Far away from the new Dominion, at the tip of Vancouver Island, Victoria’s Daily Colonist greeted July 1 as a “memorable day for British North America.” Its publisher, Amor de Cosmos, was apparently breaking with his long-time mentor Joseph Howe. Canada, de Cosmos predicted, will “play an important part in the world’s history,” guided by “a ministry composed of the best and greatest minds on the continent.” Confederation had “given the deathblow to Annexation.” All that remained to make the country complete was the construction of a railway to the Pacific coast and the admission of B.C. into confederation “as rapidly as possible.”
MOURNING IN THE MARITIMES
In Nova Scotia and New Brunswick, there were a few muted cheers and some loud sobbing.
In Halifax, the British Colonist greeted the day with a rambling headline: “DOMINION DAY. UNIVERSAL REJOICING. Gorgeous Decorations. Enthusiastic Celebration of the Inauguration of the Dominion of Canada. Grand Display of Fireworks. Illumination, Bon Fires, &c. NAVAL AND MILITARY REVIEW.
The Morning Chronicle published this obituary:
“Last night, at twelve o’clock, the free and enlightened Province of Nova Scotia. Deceased was the offspring of Old English stock, and promised to have proved an honour and support to her parents in their declining years. Her death was occasioned by unnatural treatment received at the hands of some of her ungrateful sons, who, taking advantage of the position she afforded them, betrayed her to the enemy. Funeral will take place from the Grande Parade this day, Monday, at 9 o’clock. Friends are requested not to attend, as her enemies, with becoming scorn, intend to insult the occasion with rejoicing.”
In Saint John, “There was nothing uproarious about the demonstrations” that marked July 1, the Morning News reported. “Everything was conducted in an orderly and becoming spirit, gratifying to the friends of the Union and at the same time not calculated to create an undue feeling of unpleasantness in the minds of those who have opposed the measure from a conviction of its unsuitability for our people.”
According to Timothy Anglin’s Morning Freeman, some of those politicians who had sought union for their own aggrandizement were rewarded, and some were disappointed. While Confederation Fathers James Mitchell and Leonard Tilley got cabinet posts “with salaries and pickings worth $8,000 to $10,000 per year,” “poor Dr. Tupper had to relinquish all idea of taking immediate possession of the seat in the cabinet of the new Dominion which was the prize he so coveted that he sold his country for the chance of winning it.”
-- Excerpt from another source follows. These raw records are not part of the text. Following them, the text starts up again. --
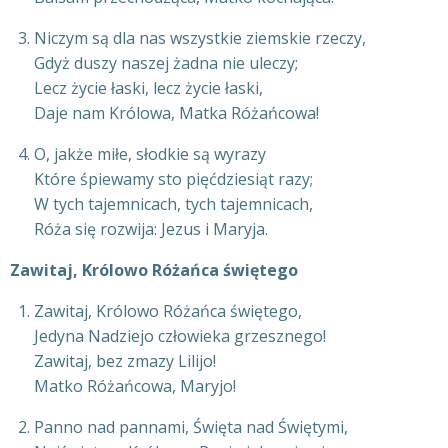
Niczym są dla nas wszystkie ziemskie rzeczy,
Gdyż duszy naszej żadna nie uleczy;
Lecz życie łaski, lecz życie łaski,
Daje nam Królowa, Matka Różańcowa!
O, jakże miłe, słodkie są wyrazy
Które śpiewamy sto pięćdziesiąt razy;
W tych tajemnicach, tych tajemnicach,
Róża się rozwija: Jezus i Maryja.
Zawitaj, Królowo Różańca świętego
Zawitaj, Królowo Różańca świętego,
Jedyna Nadziejo człowieka grzesznego!
Zawitaj, bez zmazy Lilijo!
Matko Różańcowa, Maryjo!
Panno nad pannami, Święta nad Świętymi,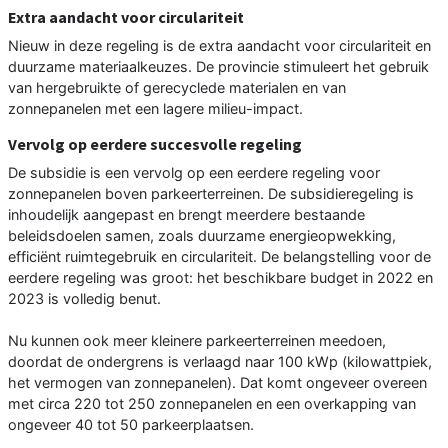
Extra aandacht voor circulariteit
Nieuw in deze regeling is de extra aandacht voor circulariteit en
duurzame materiaalkeuzes. De provincie stimuleert het gebruik
van hergebruikte of gerecyclede materialen en van
zonnepanelen met een lagere milieu-impact.
Vervolg op eerdere succesvolle regeling
De subsidie is een vervolg op een eerdere regeling voor
zonnepanelen boven parkeerterreinen. De subsidieregeling is
inhoudelijk aangepast en brengt meerdere bestaande
beleidsdoelen samen, zoals duurzame energieopwekking,
efficiënt ruimtegebruik en circulariteit. De belangstelling voor de
eerdere regeling was groot: het beschikbare budget in 2022 en
2023 is volledig benut.
Nu kunnen ook meer kleinere parkeerterreinen meedoen,
doordat de ondergrens is verlaagd naar 100 kWp (kilowattpiek,
het vermogen van zonnepanelen). Dat komt ongeveer overeen
met circa 220 tot 250 zonnepanelen en een overkapping van
ongeveer 40 tot 50 parkeerplaatsen.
Elsewhere in Nova Scotia, July 1 was “by no means a day of rejoicing,” in the view of the Yarmouth Herald. “There was a burlesque celebration in the morning,” but numerous flags were reportedly flown at half-mast. “In several localities, men wore black weeds on their hats,” while at Milton, an effigy of Tupper “was suspended by the neck all afternoon” and in the evening “burnt side by side with a live rat.”